Note that the formula argument in
geom_smooth requires you to write in terms of
y and x, NOT the variable names!
penguins %>%
ggplot(aes(x = flipper_length_mm, y = body_mass_g)) +
geom_point(alpha = 0.5) +
geom_smooth(method = "lm",
formula = y ~ x + I(x^2))
To assess if this is a better fit, we can again make a fitted-versus-residual plot (this looks better!):
quad_lin_reg <- lm(body_mass_g ~ flipper_length_mm + I(flipper_length_mm^2),
data = penguins)
quad_fitted_vals <- fitted(quad_lin_reg)
quad_res_vals <- residuals(quad_lin_reg)
tibble(fits = quad_fitted_vals,
residuals = quad_res_vals) %>%
ggplot(aes(x = fits, y = residuals)) +
geom_point() +
geom_hline(yintercept = 0, linetype = "dashed", color = "red")
We can also do other types of modeling, e.g. local regression / loess smoothing:
penguins %>%
ggplot(aes(x = flipper_length_mm, y = body_mass_g)) +
geom_point(alpha = 0.5) +
geom_smooth(method = "loess")
Check the help documentation for geom_smooth() and
stat_smooth() to see what methods are available and how to
use them.
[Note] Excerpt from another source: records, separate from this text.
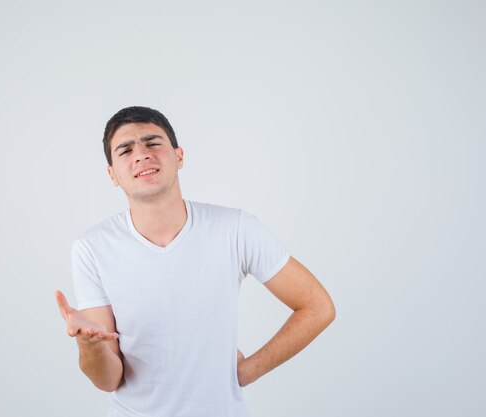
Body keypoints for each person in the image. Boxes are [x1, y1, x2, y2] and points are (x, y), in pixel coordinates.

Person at [55, 106, 336, 417]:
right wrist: (90, 345)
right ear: (113, 175)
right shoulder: (92, 247)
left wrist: (248, 372)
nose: (141, 155)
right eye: (125, 150)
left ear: (179, 156)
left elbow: (317, 306)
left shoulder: (235, 229)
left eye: (153, 143)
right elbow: (109, 380)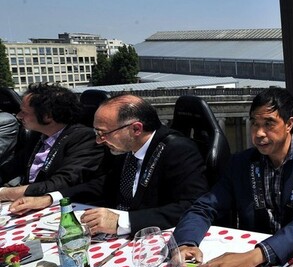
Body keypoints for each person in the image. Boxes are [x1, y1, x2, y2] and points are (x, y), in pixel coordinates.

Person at [173, 87, 293, 267]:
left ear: (289, 124)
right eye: (254, 124)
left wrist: (253, 257)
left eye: (269, 124)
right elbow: (204, 207)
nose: (259, 133)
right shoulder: (240, 163)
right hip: (254, 264)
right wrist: (186, 243)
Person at [10, 94, 208, 236]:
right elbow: (104, 184)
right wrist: (51, 198)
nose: (98, 140)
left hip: (158, 240)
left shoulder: (179, 150)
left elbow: (192, 206)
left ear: (136, 129)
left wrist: (123, 222)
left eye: (103, 133)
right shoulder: (125, 147)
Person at [0, 83, 104, 201]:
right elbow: (8, 169)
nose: (18, 116)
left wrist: (6, 193)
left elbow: (61, 183)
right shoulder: (38, 135)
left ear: (47, 116)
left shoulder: (85, 139)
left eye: (24, 112)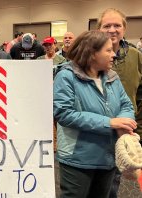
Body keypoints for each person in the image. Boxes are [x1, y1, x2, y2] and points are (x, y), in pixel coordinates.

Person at [54, 30, 136, 198]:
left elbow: (126, 105)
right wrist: (110, 123)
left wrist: (125, 122)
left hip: (107, 156)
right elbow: (64, 113)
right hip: (78, 159)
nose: (114, 54)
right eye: (108, 50)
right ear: (91, 53)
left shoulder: (112, 77)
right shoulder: (66, 77)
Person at [97, 8, 142, 197]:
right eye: (107, 25)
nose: (112, 30)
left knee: (121, 180)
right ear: (99, 29)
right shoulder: (89, 56)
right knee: (103, 184)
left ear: (124, 29)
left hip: (128, 131)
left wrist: (138, 129)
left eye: (117, 25)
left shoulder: (135, 56)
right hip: (98, 131)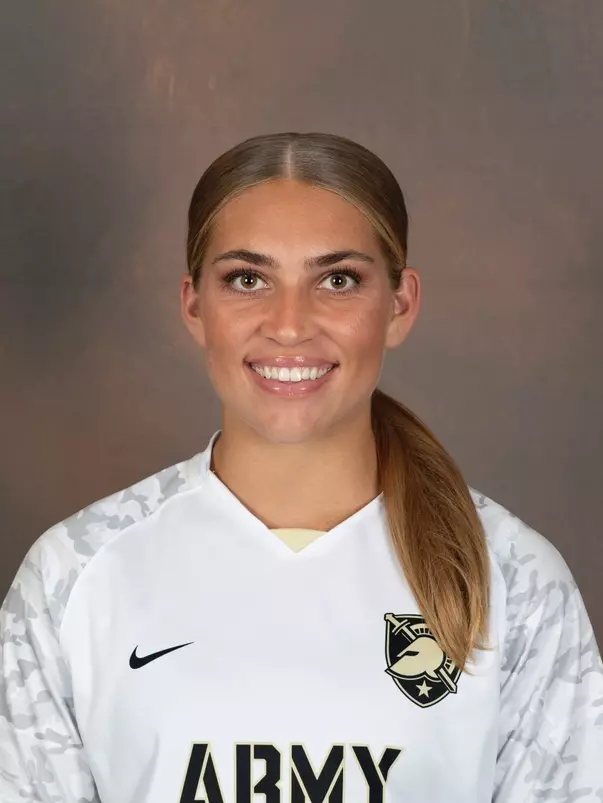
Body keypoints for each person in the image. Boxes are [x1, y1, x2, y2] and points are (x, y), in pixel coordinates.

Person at [1, 132, 602, 803]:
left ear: (399, 304)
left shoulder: (514, 581)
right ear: (194, 304)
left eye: (336, 280)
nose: (289, 325)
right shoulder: (75, 576)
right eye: (247, 279)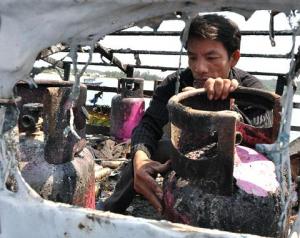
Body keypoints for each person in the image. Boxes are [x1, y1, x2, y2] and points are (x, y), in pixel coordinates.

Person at [101, 14, 269, 214]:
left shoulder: (251, 90)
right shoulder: (175, 83)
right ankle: (109, 209)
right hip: (184, 148)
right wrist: (140, 158)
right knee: (144, 156)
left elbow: (260, 143)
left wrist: (222, 107)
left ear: (233, 58)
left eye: (211, 57)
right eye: (192, 57)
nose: (199, 68)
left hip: (233, 160)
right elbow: (149, 124)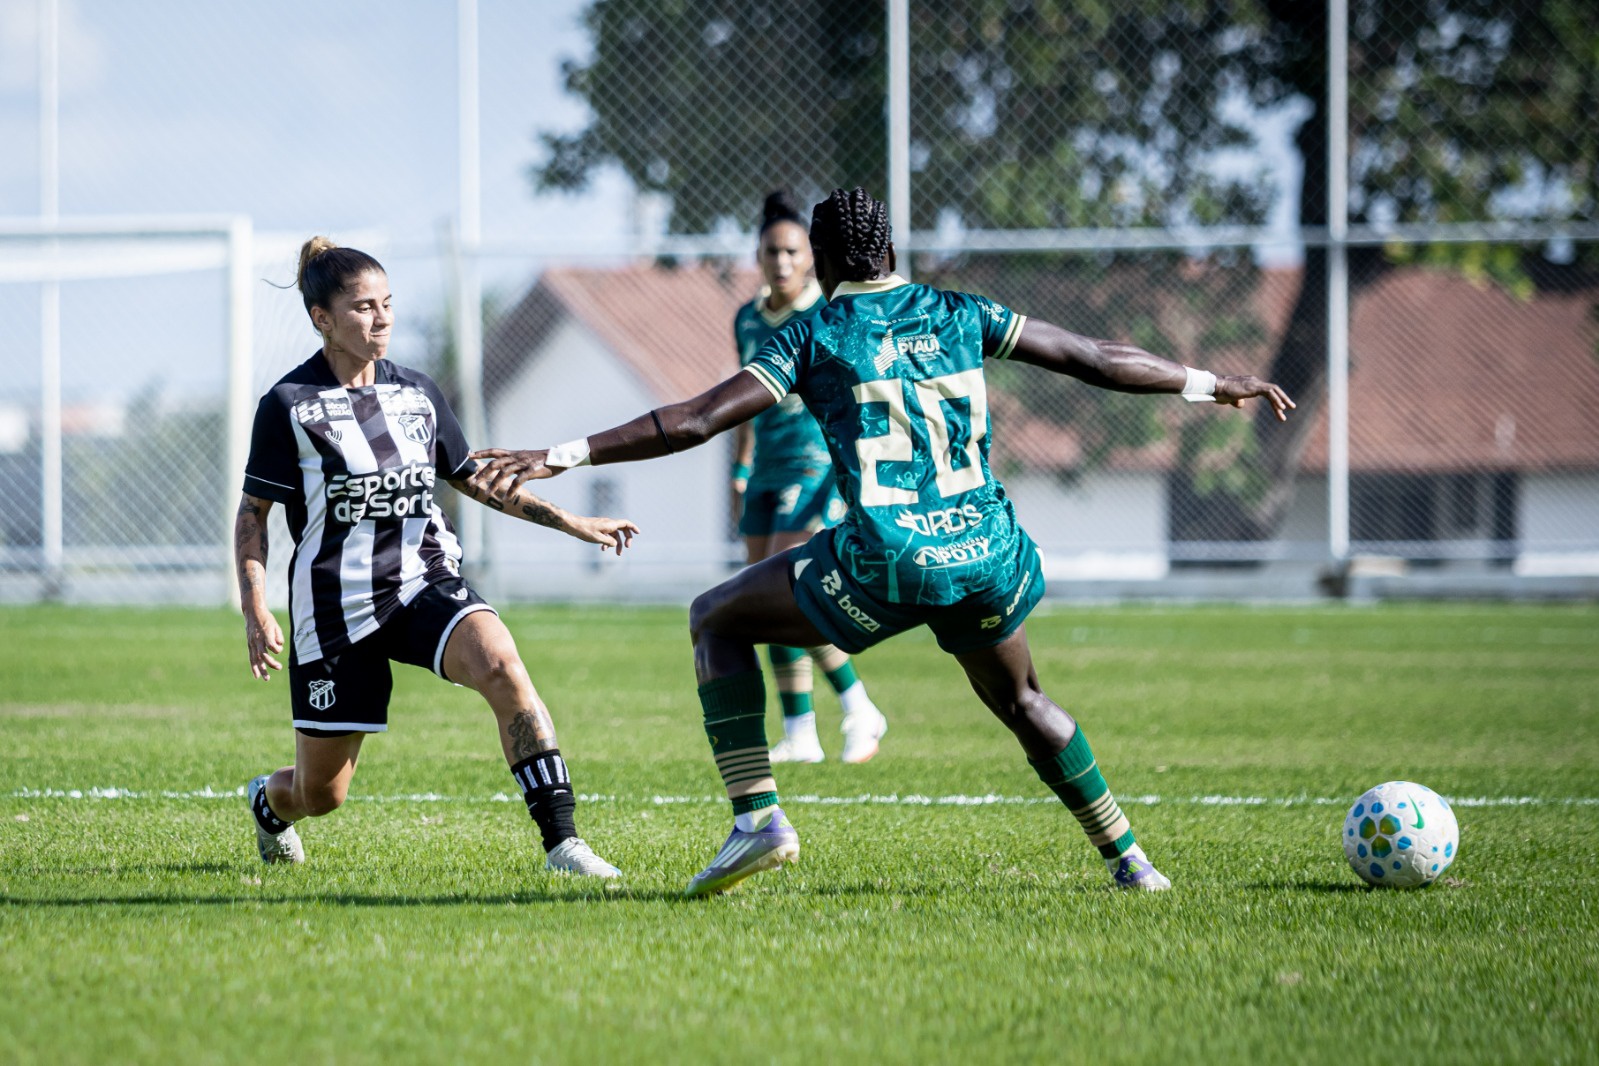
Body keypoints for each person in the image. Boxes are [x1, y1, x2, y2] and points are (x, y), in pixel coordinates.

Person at [472, 188, 1294, 898]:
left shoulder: (816, 332)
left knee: (716, 617)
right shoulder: (960, 312)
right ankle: (1133, 862)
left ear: (824, 261)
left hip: (890, 556)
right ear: (894, 248)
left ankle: (758, 819)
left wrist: (561, 454)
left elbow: (692, 420)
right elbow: (1090, 357)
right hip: (985, 550)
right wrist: (1212, 383)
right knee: (1022, 701)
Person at [235, 236, 637, 877]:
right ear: (323, 319)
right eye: (364, 307)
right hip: (335, 610)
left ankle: (564, 844)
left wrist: (572, 522)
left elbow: (472, 475)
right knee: (322, 795)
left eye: (388, 303)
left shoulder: (418, 394)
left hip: (426, 581)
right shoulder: (288, 406)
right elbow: (252, 516)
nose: (383, 317)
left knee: (503, 665)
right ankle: (269, 802)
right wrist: (256, 610)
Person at [731, 190, 887, 764]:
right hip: (766, 470)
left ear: (810, 256)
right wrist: (740, 470)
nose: (782, 262)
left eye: (793, 251)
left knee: (787, 590)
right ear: (760, 255)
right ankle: (801, 732)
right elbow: (743, 398)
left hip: (814, 469)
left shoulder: (827, 316)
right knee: (763, 601)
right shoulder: (748, 318)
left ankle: (857, 704)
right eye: (772, 251)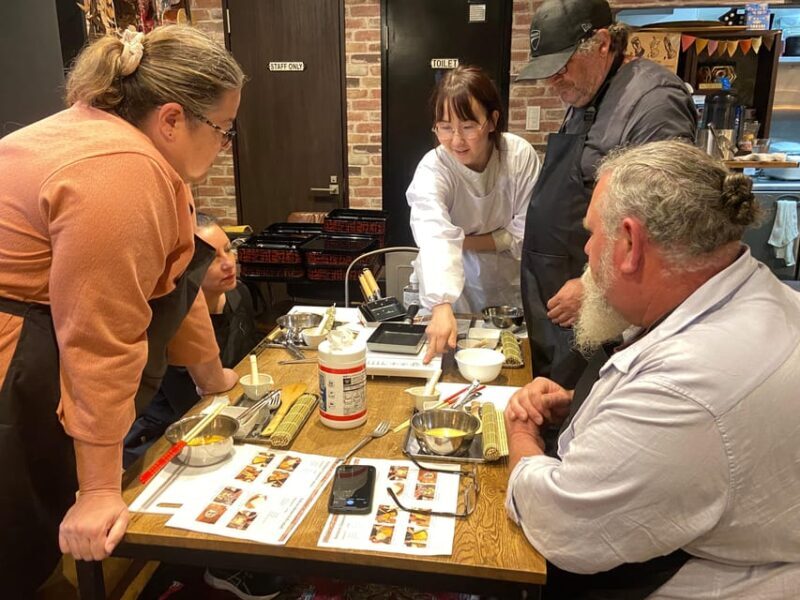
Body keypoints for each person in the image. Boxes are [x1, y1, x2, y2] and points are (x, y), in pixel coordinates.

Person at [0, 26, 244, 596]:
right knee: (21, 554)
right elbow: (99, 338)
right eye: (224, 129)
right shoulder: (120, 170)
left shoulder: (135, 153)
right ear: (172, 119)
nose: (225, 145)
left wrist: (213, 379)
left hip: (40, 334)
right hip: (15, 353)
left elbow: (173, 281)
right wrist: (98, 492)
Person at [505, 140, 800, 598]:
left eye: (591, 234)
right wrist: (587, 408)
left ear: (629, 243)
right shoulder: (751, 291)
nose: (587, 249)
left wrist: (522, 433)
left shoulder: (687, 384)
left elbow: (561, 522)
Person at [516, 0, 697, 388]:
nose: (553, 82)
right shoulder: (587, 93)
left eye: (561, 67)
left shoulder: (655, 102)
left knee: (584, 410)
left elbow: (664, 223)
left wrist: (592, 286)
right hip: (562, 310)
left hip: (598, 311)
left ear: (601, 43)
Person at [406, 65, 541, 363]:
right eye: (445, 127)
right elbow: (434, 233)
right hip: (449, 283)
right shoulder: (434, 167)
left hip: (505, 285)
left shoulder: (518, 156)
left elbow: (525, 232)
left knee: (508, 361)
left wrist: (461, 241)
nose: (456, 141)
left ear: (492, 121)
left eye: (468, 126)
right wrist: (441, 304)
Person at [124, 213, 261, 467]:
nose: (228, 263)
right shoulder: (170, 320)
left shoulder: (239, 294)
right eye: (211, 258)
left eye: (228, 250)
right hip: (166, 441)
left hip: (228, 417)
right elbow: (194, 398)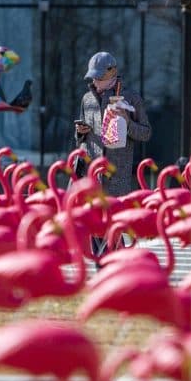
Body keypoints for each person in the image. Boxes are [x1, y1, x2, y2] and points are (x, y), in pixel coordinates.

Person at [73, 51, 151, 258]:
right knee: (95, 225)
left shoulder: (131, 98)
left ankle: (118, 264)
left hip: (117, 175)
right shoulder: (87, 99)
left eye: (99, 78)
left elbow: (145, 132)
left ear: (112, 73)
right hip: (92, 174)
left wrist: (127, 121)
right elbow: (81, 137)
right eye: (93, 78)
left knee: (115, 224)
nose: (96, 82)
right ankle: (102, 267)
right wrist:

The most common choices are “lm”, “glm”, “gam”, and
“loess”.
Note that if you don’t put anything in geom_smooth, it
will select “auto”, which typically uses loess for small
datasets and gam for large datasets. However,
it uses a particular form of smoothing splines, so in practice I
recommend you specify a particular statistical method (e.g., “lm”,
“loess”) so you actually know what you’re plotting.
Convenient to add + geom_smooth() to residual plots to
help display any trends:
tibble(fits = fitted_vals,
residuals = res_vals) %>%
ggplot(aes(x = fits, y = residuals)) +
geom_point() +
geom_hline(yintercept = 0, linetype = "dashed", color = "red") +
geom_smooth(method = "loess")
## `geom_smooth()` using formula 'y ~ x'
… which appears to be alleviated with the quadratic transformation:
tibble(fits = quad_fitted_vals,
residuals = quad_res_vals) %>%
ggplot(aes(x = fits, y = residuals)) +
geom_point() +
geom_hline(yintercept = 0, linetype = "dashed", color = "red") +
geom_smooth(method = "loess")
## `geom_smooth()` using formula 'y ~ x'
We don’t even need to plot the points to do this – you can plot the
regression model by itself by simply omitting
geom_point():
penguins %>%
ggplot(aes(x = flipper_length_mm, y = body_mass_g)) +
geom_smooth(method = "loess")
As always, you can adjust some parameters (like color,
alpha, etc.):
penguins %>%
ggplot(aes(x = flipper_length_mm, y = body_mass_g)) +
geom_smooth(method = "loess", se = TRUE, fill = "darkorange",
color = "darkblue", size = 2, alpha = 0.2) +
theme_bw()
However, in general I don’t recommend doing this, because it hides the data entirely, making it unclear which data points are influencing the regression line.